Backed by tow trucks and a 100-man motorbike squad, Civil Distrubance Unit officers twirling nightsticks walked through the nearly empty American Agriculture Movement encampment at noon to deliver their ultimatum.
A few angry farmers who vowed to keep their campers "at all costs" on the Mall relented after receiving a one-hour reprieve from the mayor's office.
By 2:30 p.m., all but four farm vehicles were on their way to new camps at Greenbelt Park in Maryland and to several sites clustered at Rte. 1 and the Beltway in Virginia. Police impounded the four vehicles that were left behind -- a tractor trailer, a pick-up, a school bus and an abandoned tractor -- but more than 150 tractors are still left on the Mall.

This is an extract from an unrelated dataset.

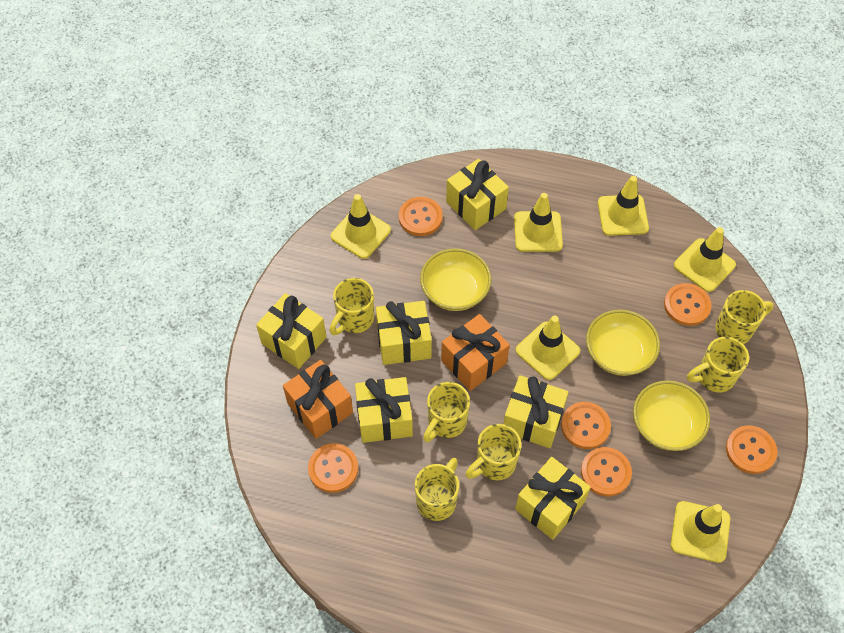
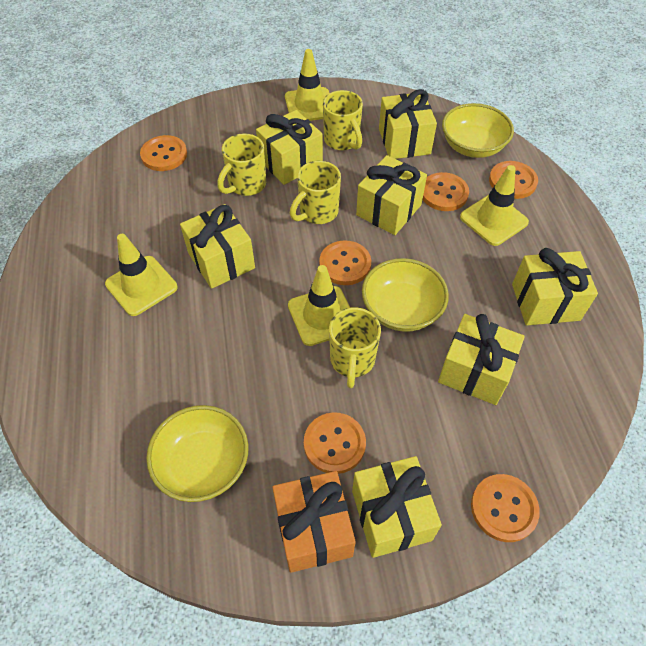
orange gift: [283,360,353,439] [441,314,510,391] = 2 -> [272,471,356,573] = 1
yellow gift: [256,293,326,369] [355,377,413,443] [376,301,432,365] [446,159,509,230] [503,375,569,448] [515,457,591,540] = 6 -> [180,204,255,289] [256,110,323,185] [352,456,442,558] [356,155,427,235] [379,89,437,159] [438,314,525,405] [512,248,598,325] = 7
yellow mug: [330,278,374,335] [415,458,459,521] [423,382,470,442] [465,424,521,481] [687,337,749,392] [715,290,774,344] = 6 -> [217,133,266,196] [290,161,341,224] [323,90,363,150] [329,307,381,388] = 4
yellow traffic cone: [331,194,391,259] [514,193,563,252] [516,316,580,380] [598,176,649,236] [671,501,730,563] [674,227,736,292] = 6 -> [105,234,178,316] [285,49,329,121] [288,265,350,346] [460,165,529,246] = 4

D.C. Deputy Police Chief Robert Klotz said he would permit about 100 tractors to stay "a few more days" before taking any further action. Klotz agreed last week to let a symbolic group of 50 tractors remain indefinitely near the Capitol.

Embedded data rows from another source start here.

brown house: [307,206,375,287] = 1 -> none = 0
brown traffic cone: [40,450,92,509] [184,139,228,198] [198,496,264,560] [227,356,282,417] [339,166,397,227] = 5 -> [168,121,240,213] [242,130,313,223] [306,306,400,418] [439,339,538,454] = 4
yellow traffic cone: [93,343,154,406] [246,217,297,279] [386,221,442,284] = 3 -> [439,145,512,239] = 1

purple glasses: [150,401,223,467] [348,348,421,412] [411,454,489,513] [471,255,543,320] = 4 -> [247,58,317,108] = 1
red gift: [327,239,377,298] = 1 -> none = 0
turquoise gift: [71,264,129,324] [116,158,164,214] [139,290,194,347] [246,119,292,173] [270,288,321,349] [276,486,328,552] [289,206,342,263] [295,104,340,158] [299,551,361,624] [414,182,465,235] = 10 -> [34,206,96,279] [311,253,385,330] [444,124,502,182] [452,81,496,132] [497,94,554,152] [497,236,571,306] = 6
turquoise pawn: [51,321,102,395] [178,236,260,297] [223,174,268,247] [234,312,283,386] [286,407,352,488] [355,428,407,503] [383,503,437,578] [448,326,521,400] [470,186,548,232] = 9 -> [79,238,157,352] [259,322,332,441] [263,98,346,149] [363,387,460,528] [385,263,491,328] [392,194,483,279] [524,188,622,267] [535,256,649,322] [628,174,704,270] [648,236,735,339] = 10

Several farmers called the police show of force "unwarranted." One Nebraska farmer confronted by a mass of walking policeman called to a companion sitting in a nearby Winnebago, "You want to seen a sight you'll never forget, get out here."
Klotz said he would immediately begin removing much of the Metrobus barricade used to corral the farmers on the Mall during their month-long protest. The remaining tractors will be blockaded into an area east of Third Street at Constitution Avenue. Klotz said the police plan no extra security for the tractors after this evening.